Excellence in consulting: another viewpoint

Karol Szlichcinski presents a different view.

The earlier blog draws a distinction between the quality of consultants and consulting firms and the quality of the results they achieve.  This blog focuses on the quality of individual consulting projects.

Excellence depends on what kind of consulting you do

Management consultancy covers a range of different activities, including strategy, design and implementation of systems and processes, change management and even branding design.  It may be difficult to define excellence in a way that is appropriate for all these areas.  Some consultancy projects involve both design and implementation, but others do not.  Strategy assignments do not necessarily lead to the consultants implementing the strategy.  Change management consultants may not have designed the change they are managing.

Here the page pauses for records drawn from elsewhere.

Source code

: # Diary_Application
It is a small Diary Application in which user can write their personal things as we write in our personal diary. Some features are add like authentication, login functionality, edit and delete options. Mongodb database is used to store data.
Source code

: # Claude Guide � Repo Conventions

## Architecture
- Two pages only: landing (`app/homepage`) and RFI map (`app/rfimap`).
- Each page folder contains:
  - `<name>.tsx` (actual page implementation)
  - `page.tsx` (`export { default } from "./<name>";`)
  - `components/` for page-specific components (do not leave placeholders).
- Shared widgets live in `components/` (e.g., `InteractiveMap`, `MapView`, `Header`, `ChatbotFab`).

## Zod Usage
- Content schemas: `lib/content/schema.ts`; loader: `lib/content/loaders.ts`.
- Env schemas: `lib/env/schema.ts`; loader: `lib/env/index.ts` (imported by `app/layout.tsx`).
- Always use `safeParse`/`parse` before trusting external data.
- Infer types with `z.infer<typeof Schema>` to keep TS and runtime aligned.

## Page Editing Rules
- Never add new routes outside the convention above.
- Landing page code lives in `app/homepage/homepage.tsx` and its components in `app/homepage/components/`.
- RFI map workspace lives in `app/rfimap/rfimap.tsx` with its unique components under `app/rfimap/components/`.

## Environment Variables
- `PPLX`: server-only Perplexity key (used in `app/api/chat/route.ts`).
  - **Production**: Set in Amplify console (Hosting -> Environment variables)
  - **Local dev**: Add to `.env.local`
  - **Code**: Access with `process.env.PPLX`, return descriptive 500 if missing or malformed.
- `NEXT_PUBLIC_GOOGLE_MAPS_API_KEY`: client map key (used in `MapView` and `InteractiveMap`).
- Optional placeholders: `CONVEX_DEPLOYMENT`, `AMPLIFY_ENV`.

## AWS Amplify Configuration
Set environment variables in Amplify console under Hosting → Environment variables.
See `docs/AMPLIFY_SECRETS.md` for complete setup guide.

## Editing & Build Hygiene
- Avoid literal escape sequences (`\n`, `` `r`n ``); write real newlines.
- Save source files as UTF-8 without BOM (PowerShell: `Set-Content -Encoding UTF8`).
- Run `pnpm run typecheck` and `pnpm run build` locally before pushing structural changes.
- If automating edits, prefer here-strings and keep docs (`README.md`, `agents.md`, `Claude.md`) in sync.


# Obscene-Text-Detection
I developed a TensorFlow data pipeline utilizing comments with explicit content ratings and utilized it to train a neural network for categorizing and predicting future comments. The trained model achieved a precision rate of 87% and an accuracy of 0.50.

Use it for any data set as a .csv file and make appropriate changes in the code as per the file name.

The MCA has developed criteria for its Consulting Excellence award

The Management Consultancies Association has developed a set of criteria for judging projects submitted for its Consulting Excellence award, shown here.  The criteria are:

  • Clarity: a clearly identified goal, and a clear relationship between that goal and the chosen solution;
  • Originality;
  • Compelling written and oral presentation;
  • Quantifiable and measurable impact: demonstrable benefits, evidence that they are sustainable, evidence for support for the approach among target groups, and testimonials.

Some of the criteria, clarity and impact, clearly relate to the excellence of the consulting project itself.  Other criteria (compelling written and oral presentation) reflect the practicalities of running a competition of this kind.  The remaining criterion, originality, bridges both categories.  An excellent consulting solution does not necessarily need to be original, but an innovative solution demonstrates an additional dimension of excellence.  Using originality as a criterion also makes it easier to differentiate between projects submitted for an award.

The MCA Consulting Excellence award criteria appear to favour projects where the consultants have been heavily involved in both design and implementation of a change.  Of course, assignments which do not involve both of these components could also demonstrate excellence.

Consulting projects can demonstrate excellence at different levels

Consultants can look to related disciplines for approaches to defining excellence.  A framework for defining project success developed by project management specialists suggests that a consultancy assignment could demonstrate excellence at five different levels:

  1. Process excellence: the various processes making up the assignment are expertly carried out, e.g. carrying out an employee satisfaction survey, analysing the survey data;
  2. Project management excellence: the assignment is delivered on time, on budget and as specified in the proposal;
  3. Deliverable excellence: the outcome of the assignment meets client expectations, and target groups are satisfied with it; this could be the delivery of strategy recommendations or the design and implementation of a new business process;
  4. Business excellence: the assignment brings demonstrable and sustainable business benefits; a proposed strategy, when adopted, does indeed lead to increased market share and profits, the new business process yields cost savings and improved customer service;
  5. Strategic excellence: the assignment brings strategic benefits; a strategy brings lasting competitive advantage, a digital transformation project opens up a whole new field of business.

In practice a consulting assignment might demonstrate excellence at some levels but not others.  For example, a project might overrun its schedule, and some of its component processes might not be perfectly executed, but it could still produce excellent deliverables and have excellent results at the strategic level.

Consultant and client both contribute to consulting excellence

Consulting projects are created jointly with the client.  At the very least the client commissions the project and agrees the project definition.  If the project includes implementation, the client organisation is intimately involved.  Consultant and client co-operate to achieve excellence.